= Charles J. Nelson =

American diplomat

Charles Joseph Nelson (1921 Battle Creek, Michigan - January 15, 2011, Washington, DC) was an American Ambassador, academic and USAID administrator.

Nelson graduated from Lincoln University in 1942 and served in the US Army in Europe during World War II. After his Army service, he received a master's degree in public administration from New York University in 1948.

Nelson began working for the Mutual Security Administration (the forerunner of the U.S. Agency for International Development (USAID)) in the Philippines as Deputy Chief of the Rural Development Division from 1952 to 1958. After a short stint in Iran, he returned to the Philippines as Chief of the Community Development Division from 1958 to 1960.
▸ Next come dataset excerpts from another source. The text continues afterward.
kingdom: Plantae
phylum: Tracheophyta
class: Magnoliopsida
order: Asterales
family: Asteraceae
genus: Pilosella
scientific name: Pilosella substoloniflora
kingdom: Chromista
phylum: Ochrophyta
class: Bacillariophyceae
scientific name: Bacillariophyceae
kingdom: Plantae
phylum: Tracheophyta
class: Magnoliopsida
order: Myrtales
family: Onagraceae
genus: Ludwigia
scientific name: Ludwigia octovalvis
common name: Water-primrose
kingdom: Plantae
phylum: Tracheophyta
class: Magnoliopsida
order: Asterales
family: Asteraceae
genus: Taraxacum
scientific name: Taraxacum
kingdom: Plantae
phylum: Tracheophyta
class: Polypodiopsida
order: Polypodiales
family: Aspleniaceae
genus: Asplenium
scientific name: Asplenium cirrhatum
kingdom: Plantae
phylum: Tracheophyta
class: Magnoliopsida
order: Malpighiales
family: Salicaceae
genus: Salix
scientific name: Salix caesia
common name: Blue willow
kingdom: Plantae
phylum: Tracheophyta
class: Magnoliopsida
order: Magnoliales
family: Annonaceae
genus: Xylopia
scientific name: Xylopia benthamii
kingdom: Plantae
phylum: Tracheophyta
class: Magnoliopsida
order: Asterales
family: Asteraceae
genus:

He joined the Peace Corp, working in West Africa and returned to USAID. Richard Nixon nominated him to be the US Ambassador to Botswana, Lesotho, and Swaziland (currently called Eswatini) on June 9, 1971, and he served from 1971 to 1974. From 1974 until 1978, Nelson worked in Nairobi, Kenya as USAID's Director of Kenya Programs. He spent the following three years heading Howard University‘s international studies graduate program.

Nelson died of kidney failure on January 15, 2011, in Washington, DC.